=== GOAL OF THE EXERCISE ===
The copy you produce must hold every record exactly, and none of the images.

=== RECORD EXTRACTS ===
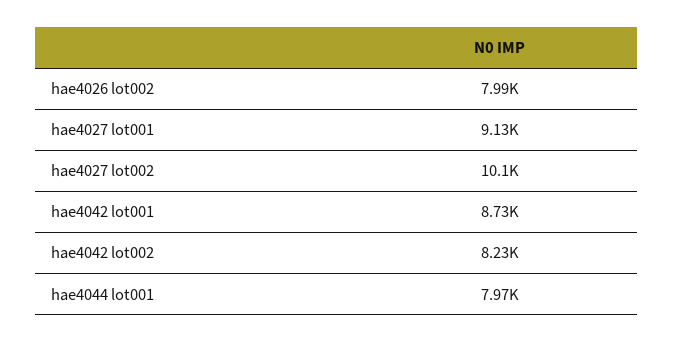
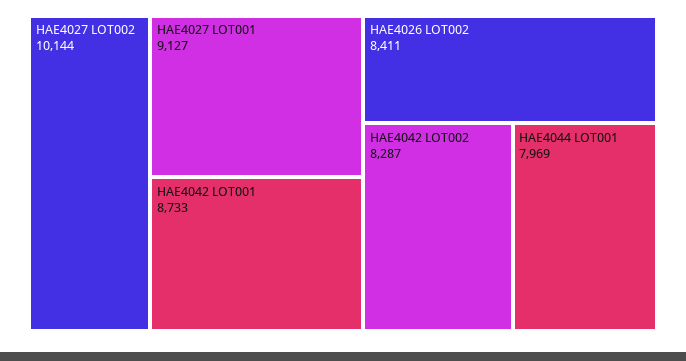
hae4026 lot002: 7990 -> 8411
hae4042 lot002: 8230 -> 8287

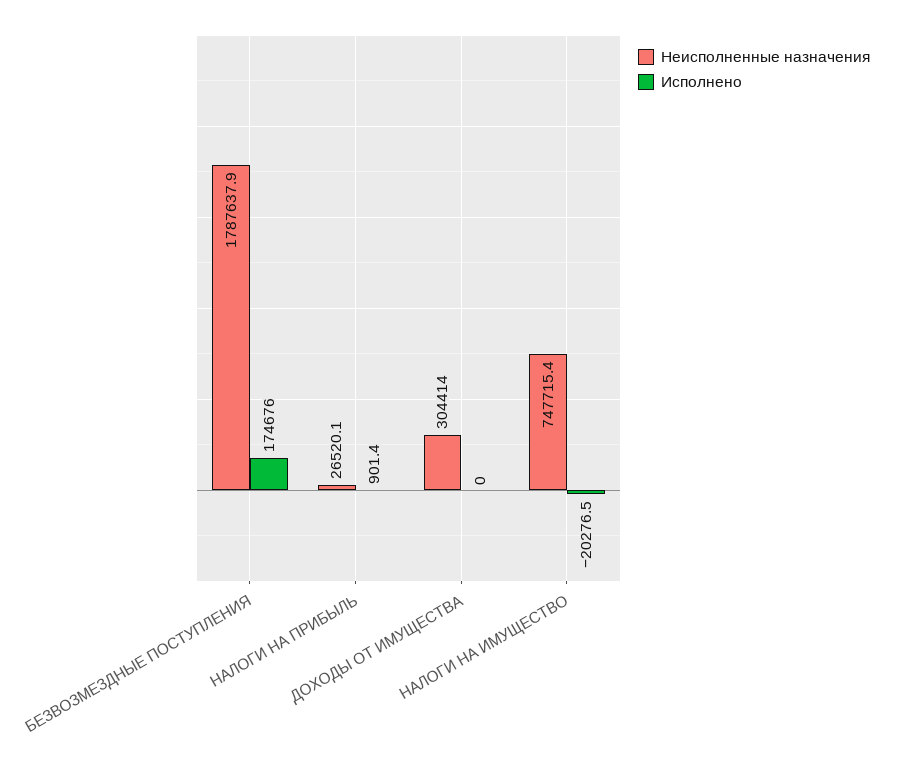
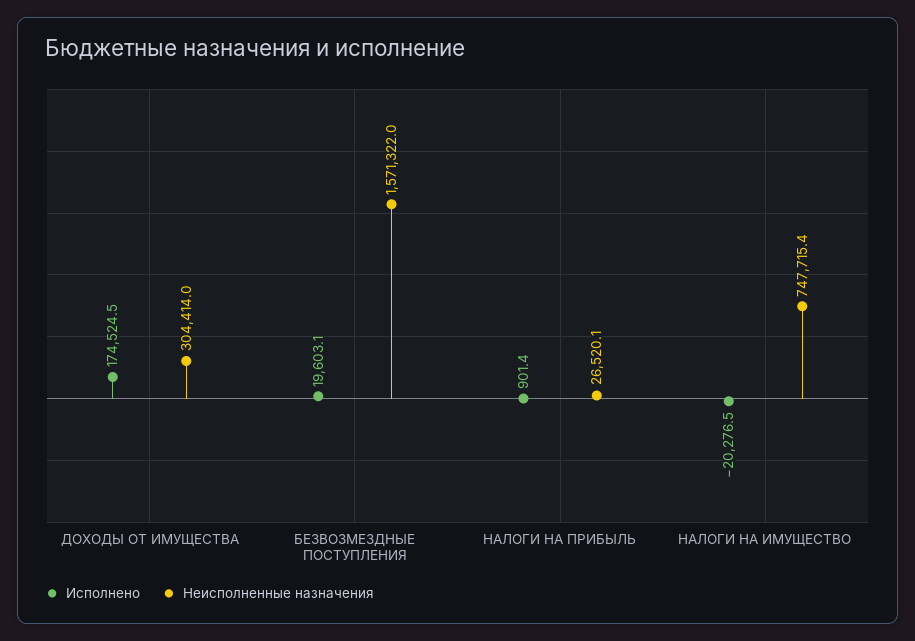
Неисполненные назначения, БЕЗВОЗМЕЗДНЫЕ ПОСТУПЛЕНИЯ: 1787637.9 -> 1571322
Исполнено, БЕЗВОЗМЕЗДНЫЕ ПОСТУПЛЕНИЯ: 174676 -> 19603.1
Исполнено, ДОХОДЫ ОТ ИМУЩЕСТВА: 0 -> 174524.5

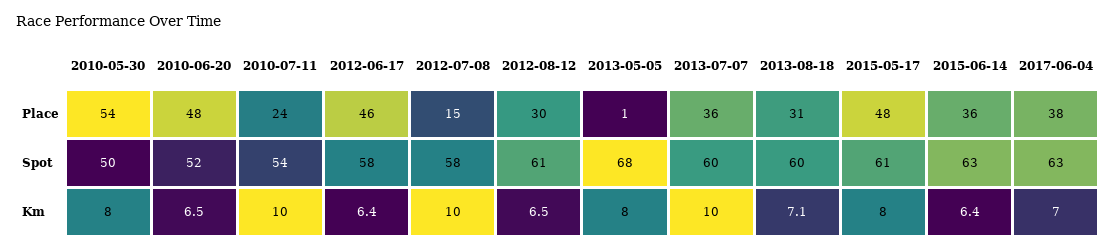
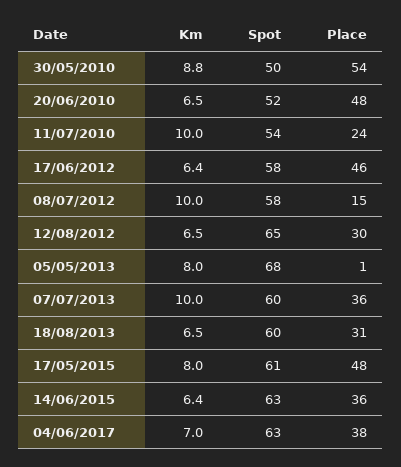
2012-08-12, Spot: 61 -> 65
2010-05-30, Km: 8 -> 8.8
2013-08-18, Km: 7.1 -> 6.5

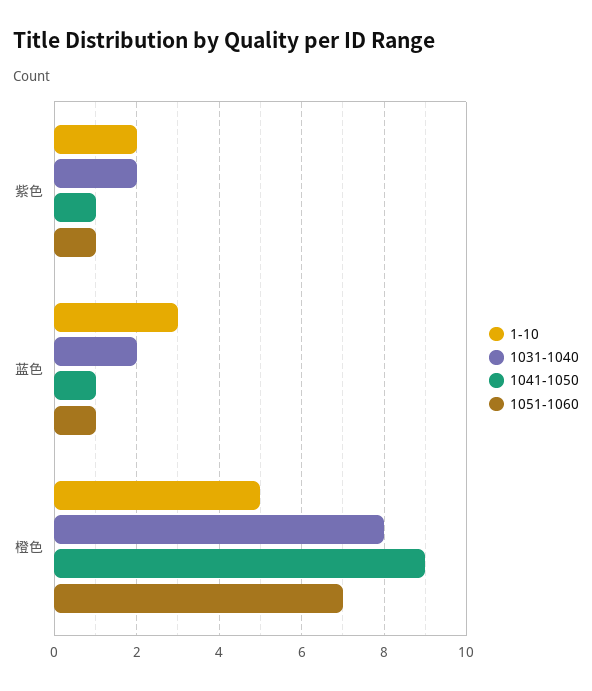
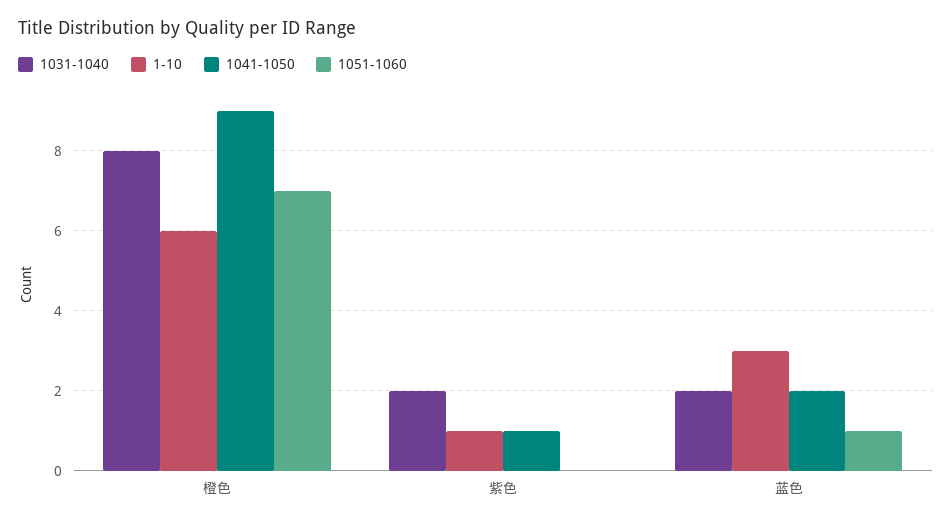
1-10, 紫色: 2 -> 1
1051-1060, 紫色: 1 -> 0
1041-1050, 蓝色: 1 -> 2
1-10, 橙色: 5 -> 6

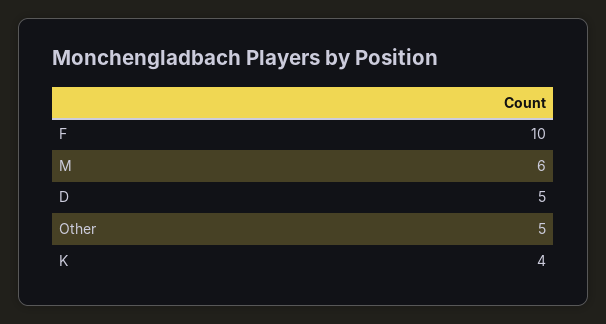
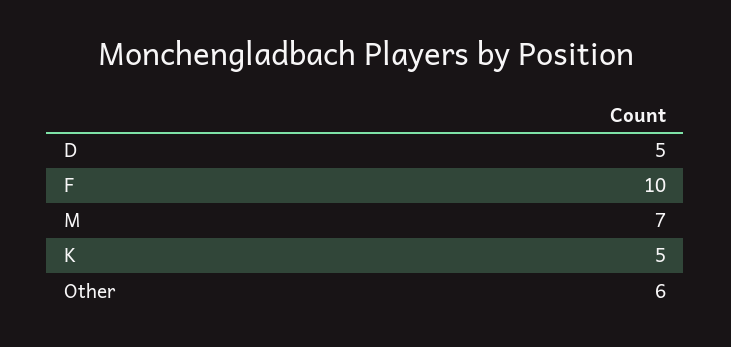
M: 6 -> 7
Other: 5 -> 6
K: 4 -> 5

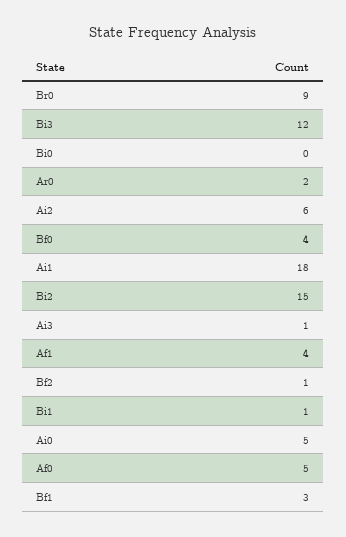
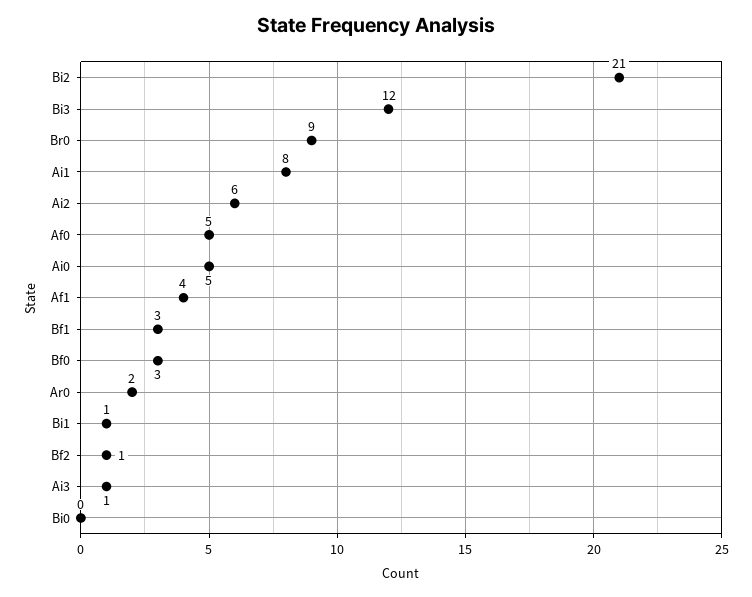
Bf0: 4 -> 3
Ai1: 18 -> 8
Bi2: 15 -> 21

=== REPLY ===
hae4026 lot002: 7990 -> 8411
hae4042 lot002: 8230 -> 8287

Неисполненные назначения, БЕЗВОЗМЕЗДНЫЕ ПОСТУПЛЕНИЯ: 1787637.9 -> 1571322
Исполнено, БЕЗВОЗМЕЗДНЫЕ ПОСТУПЛЕНИЯ: 174676 -> 19603.1
Исполнено, ДОХОДЫ ОТ ИМУЩЕСТВА: 0 -> 174524.5

2012-08-12, Spot: 61 -> 65
2010-05-30, Km: 8 -> 8.8
2013-08-18, Km: 7.1 -> 6.5

1-10, 紫色: 2 -> 1
1051-1060, 紫色: 1 -> 0
1041-1050, 蓝色: 1 -> 2
1-10, 橙色: 5 -> 6

M: 6 -> 7
Other: 5 -> 6
K: 4 -> 5

Bf0: 4 -> 3
Ai1: 18 -> 8
Bi2: 15 -> 21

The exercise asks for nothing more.